An exquisite and meditative biopic about a Japanese tea master who became influential with the shoguns during the 16th century as Teshigahara conflates the personal with the political in a beguiling way.

Review #2,973
Dir. Hiroshi Teshigahara
1989 | Japan | Drama, Biography, History | 135min | 1.85:1 | Japanese & Portuguese
PG (passed clean)
Cast: Rentaro Mikuni, Yoshiko Mita, Tsutomu Yamazaki
Plot: Late in the 1500s, an ageing tea master teaches the way of tea to a headstrong Shogun.

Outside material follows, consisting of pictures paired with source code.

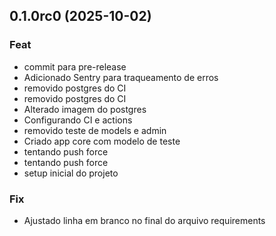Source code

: ## 0.1.0rc0 (2025-10-02)

### Feat

- commit para pre-release
- Adicionado Sentry para traqueamento de erros
- removido postgres do CI
- removido postgres do CI
- Alterado imagem do postgres
- Configurando CI e actions
- removido teste de models e admin
- Criado app core com modelo de teste
- tentando push force
- tentando push force
- setup inicial do projeto

### Fix

- Ajustado linha em branco no final do arquivo requirements
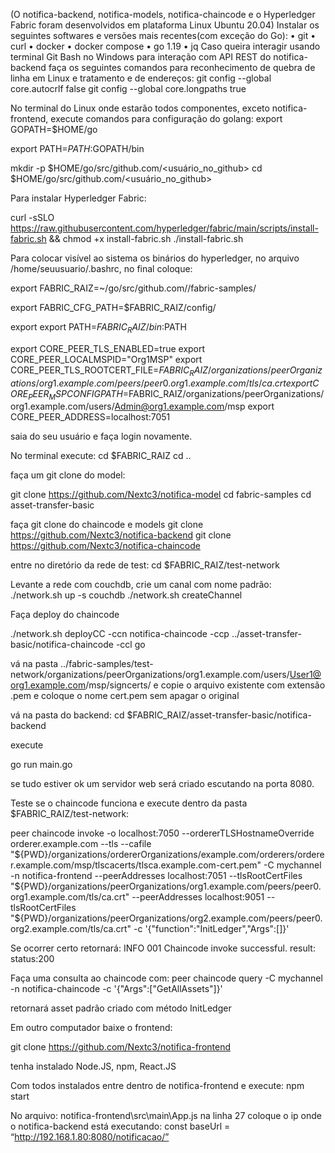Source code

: (O notifica-backend, notifica-models, notifica-chaincode e o Hyperledger Fabric foram desenvolvidos em plataforma Linux Ubuntu 20.04)
Instalar os seguintes softwares e versões mais recentes(com exceção do Go):
•	git
•	curl
•	docker
•	docker compose
•	go 1.19
•	jq
Caso queira interagir usando terminal Git Bash no Windows para interação com API REST do notifica-backend faça os seguintes comandos para reconhecimento de quebra de linha em Linux e tratamento e de endereços:
git config --global core.autocrlf false
git config --global core.longpaths true

No terminal do Linux onde estarão todos componentes, exceto notifica-frontend, execute comandos para configuração do golang:
export GOPATH=$HOME/go

export PATH=$PATH:$GOPATH/bin

mkdir -p $HOME/go/src/github.com/<usuário_no_github>
cd $HOME/go/src/github.com/<usuário_no_github>

Para instalar Hyperledger Fabric:

curl -sSLO https://raw.githubusercontent.com/hyperledger/fabric/main/scripts/install-fabric.sh && chmod +x install-fabric.sh
./install-fabric.sh

Para colocar visível ao sistema os binários do hyperledger, no arquivo /home/seuusuario/.bashrc, no final coloque:
 
export FABRIC_RAIZ=~/go/src/github.com/<usuariogithub>/fabric-samples/

export FABRIC_CFG_PATH=$FABRIC_RAIZ/config/

export export PATH=$FABRIC_RAIZ/bin:$PATH

export CORE_PEER_TLS_ENABLED=true
export CORE_PEER_LOCALMSPID="Org1MSP"
export CORE_PEER_TLS_ROOTCERT_FILE=$FABRIC_RAIZ/organizations/peerOrganizations/org1.example.com/peers/peer0.org1.example.com/tls/ca.crt
export CORE_PEER_MSPCONFIGPATH=$FABRIC_RAIZ/organizations/peerOrganizations/org1.example.com/users/Admin@org1.example.com/msp
export CORE_PEER_ADDRESS=localhost:7051

saia do seu usuário e faça login novamente.

No terminal execute:
cd $FABRIC_RAIZ
cd ..

faça um git clone do model:

git clone https://github.com/Nextc3/notifica-model
cd fabric-samples
cd asset-transfer-basic

faça git clone do chaincode e models
git clone https://github.com/Nextc3/notifica-backend
git clone https://github.com/Nextc3/notifica-chaincode

entre no diretório da rede de test:
cd $FABRIC_RAIZ/test-network

Levante a rede com couchdb, crie um canal com nome padrão:
./network.sh up -s couchdb
./network.sh createChannel 

Faça deploy do chaincode

./network.sh deployCC -ccn notifica-chaincode -ccp ../asset-transfer-basic/notifica-chaincode -ccl go

vá na pasta ../fabric-samples/test-network/organizations/peerOrganizations/org1.example.com/users/User1@org1.example.com/msp/signcerts/ e copie o arquivo existente com extensão .pem e coloque o nome cert.pem sem apagar o original

vá na pasta do backend:
cd $FABRIC_RAIZ/asset-transfer-basic/notifica-backend

execute

go run main.go

se tudo estiver ok um servidor web será criado escutando na porta 8080.

Teste se o chaincode funciona e execute dentro da pasta $FABRIC_RAIZ/test-network:



peer chaincode invoke -o localhost:7050 --ordererTLSHostnameOverride orderer.example.com --tls --cafile "${PWD}/organizations/ordererOrganizations/example.com/orderers/orderer.example.com/msp/tlscacerts/tlsca.example.com-cert.pem" -C mychannel -n notifica-frontend --peerAddresses localhost:7051 --tlsRootCertFiles "${PWD}/organizations/peerOrganizations/org1.example.com/peers/peer0.org1.example.com/tls/ca.crt" --peerAddresses localhost:9051 --tlsRootCertFiles "${PWD}/organizations/peerOrganizations/org2.example.com/peers/peer0.org2.example.com/tls/ca.crt" -c '{"function":"InitLedger","Args":[]}'

Se ocorrer certo retornará:
INFO 001 Chaincode invoke successful. result: status:200

Faça uma consulta ao chaincode com:
peer chaincode query -C mychannel -n notifica-chaincode -c '{"Args":["GetAllAssets"]}'

retornará asset padrão criado com método InitLedger

Em outro computador baixe o frontend:

git clone https://github.com/Nextc3/notifica-frontend 

tenha instalado Node.JS, npm, React.JS

Com todos instalados entre dentro de notifica-frontend e execute:
npm start

No arquivo: notifica-frontend\src\main\App.js na linha 27 coloque o ip onde o notifica-backend está executando:
const baseUrl = “http://192.168.1.80:8080/notificacao/”

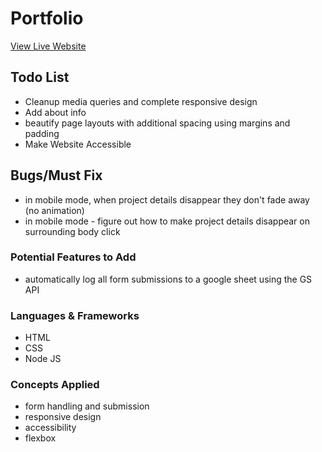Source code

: # Portfolio

[View Live Website](https://daverich.dev)

## Todo List

- Cleanup media queries and complete responsive design
- Add about info
- beautify page layouts with additional spacing using margins and padding
- Make Website Accessible

## Bugs/Must Fix

- in mobile mode, when project details disappear they don't fade away (no animation)
- in mobile mode - figure out how to make project details disappear on surrounding body click

### Potential Features to Add

- automatically log all form submissions to a google sheet using the GS API  

### Languages & Frameworks

- HTML
- CSS
- Node JS

### Concepts Applied

- form handling and submission
- responsive design
- accessibility
- flexbox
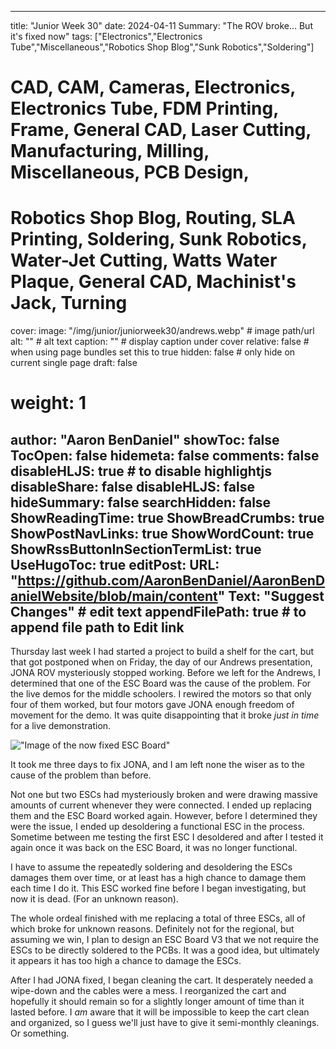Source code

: ﻿
---
title: "Junior Week 30"
date: 2024-04-11
Summary: "The ROV broke... But it's fixed now"
tags: ["Electronics","Electronics Tube","Miscellaneous","Robotics Shop Blog","Sunk Robotics","Soldering"]
# CAD, CAM, Cameras, Electronics, Electronics Tube, FDM Printing, Frame, General CAD, Laser Cutting, Manufacturing, Milling, Miscellaneous, PCB Design,
# Robotics Shop Blog, Routing, SLA Printing, Soldering, Sunk Robotics, Water-Jet Cutting, Watts Water Plaque, General CAD, Machinist's Jack, Turning
cover:
    image: "/img/junior/juniorweek30/andrews.webp" # image path/url
    alt: "" # alt text
    caption: "" # display caption under cover
    relative: false # when using page bundles set this to true
    hidden: false # only hide on current single page
draft: false

# weight: 1
author: "Aaron BenDaniel"
showToc: false
TocOpen: false
hidemeta: false
comments: false
disableHLJS: true # to disable highlightjs
disableShare: false
disableHLJS: false
hideSummary: false
searchHidden: false
ShowReadingTime: true
ShowBreadCrumbs: true
ShowPostNavLinks: true
ShowWordCount: true
ShowRssButtonInSectionTermList: true
UseHugoToc: true
editPost:
    URL: "https://github.com/AaronBenDaniel/AaronBenDanielWebsite/blob/main/content"
    Text: "Suggest Changes" # edit text
    appendFilePath: true # to append file path to Edit link
---

Thursday last week I had started a project to build a shelf for the cart, but that got postponed when on Friday, the day of our Andrews presentation, JONA ROV mysteriously stopped working. Before we left for the Andrews, I determined that one of the ESC Board was the cause of the problem. For the live demos for the middle schoolers. I rewired the motors so that only four of them worked, but four motors gave JONA enough freedom of movement for the demo. It was quite disappointing that it broke *just in time* for a live demonstration.

!["Image of the now fixed ESC Board"](/img/junior/juniorweek30/escboard.webp)

It took me three days to fix JONA, and I am left none the wiser as to the cause of the problem than before.

Not one but two ESCs had mysteriously broken and were drawing massive amounts of current whenever they were connected. I ended up replacing them and the ESC Board worked again. However, before I determined they were the issue, I ended up desoldering a functional ESC in the process. Sometime between me testing the first ESC I desoldered and after I tested it again once it was back on the ESC Board, it was no longer functional.

I have to assume the repeatedly soldering and desoldering the ESCs damages them over time, or at least has a high chance to damage them each time I do it. This ESC worked fine before I began investigating, but now it is dead. (For an unknown reason).

The whole ordeal finished with me replacing a total of three ESCs, all of which broke for unknown reasons. Definitely not for the regional, but assuming we win, I plan to design an ESC Board V3 that we not require the ESCs to be directly soldered to the PCBs. It was a good idea, but ultimately it appears it has too high a chance to damage the ESCs.

After I had JONA fixed, I began cleaning the cart. It desperately needed a wipe-down and the cables were a mess. I reorganized the cart and hopefully it should remain so for a slightly longer amount of time than it lasted before. I *am* aware that it will be impossible to keep the cart clean and organized, so I guess we'll just have to give it semi-monthly cleanings. Or something.
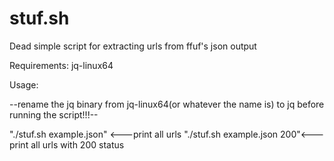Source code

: # stuf.sh
Dead simple script for extracting urls from ffuf's json output

Requirements: jq-linux64


Usage: 

--rename the jq binary from jq-linux64(or whatever the name is) to jq before running the script!!!--


"./stuf.sh example.json" <---print all urls
       "./stuf.sh example.json 200"<---print all urls with 200 status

Awards: Won C.I.C.A.E Award – Panorama (Berlinale)
Distributor: Shochiku
Accessibility Index
Subject Matter: Moderate – Tea Master & Tea-Making; Shogunate Politics
Narrative Style: Slightly Complex
Pace: Slightly Slow
Audience Type: General Arthouse
Viewed: Screener
Spoilers: No
Best known for Woman in the Dunes (1964), Hiroshi Teshigahara wasn’t someone who would immediately come to mind for any cinephile rattling off the names of great Japanese directors.
Although he hadn’t made as many features as his New Wave compatriots like Nagisa Oshima or Shohei Imamura, Teshigahara was as enigmatic a filmmaker as any from that vital generation.
His late career effort and penultimate feature, Rikyu, is a brilliant piece of work. The director’s lifelong fascination with tradition, art and craft reached some kind of reflective and meditative zenith with this exquisite biopic on the titular master, whose tea-making not only enthralled his guests (many of whom were high-profile shoguns), but also elevated his influence in the politics of the time.
In this case, it’s the 16th century, as the all-powerful if spitefully controlling Lord Hideyoshi strikes up a close friendship with Rikyu, as he learns the way of the tea from the wise man.
Some had found Tsutomu Yamazaki’s performance as Hideyoshi distractingly ‘cartoony’, but I loved how his childish tantrums contrasted greatly with Rikyu’s zen-like demeanour.
“You always insist that the tea ceremony epitomises simplicity and naturalness.”
Hideyoshi has grand plans of invading China though his advisors and other Lords are ambivalent about it. Teshigahara guides us through the political intrigue with an assured hand, accompanied occasionally by the ominous strains of Toru Takemitsu’s music.
There is a sense of inevitability as Rikyu finds himself being exploited; at the same time, he also overreaches in some aspects beyond his skillset, ‘spilling the tea’, so to speak.
Rikyu sometimes feels like an Ozu film, only much more stately and far less contemporary. Teshigahara takes his time and lets his film ferment and brew, emphasising stillness and precise gestures. As such, it gains its power gradually and cumulatively, but most importantly, organically.
At once familiar and seemingly conservative in its storytelling (even though it was made in the late ‘80s, the film recalls the jidai-geki i.e. period dramas of the ‘50s like Gate of Hell), yet feels quietly radical in its treatment of themes of dominance and subservience, Rikyu conflates the personal with the political in a beguiling way, creating a storm in a teacup, as they say, but with profound implications.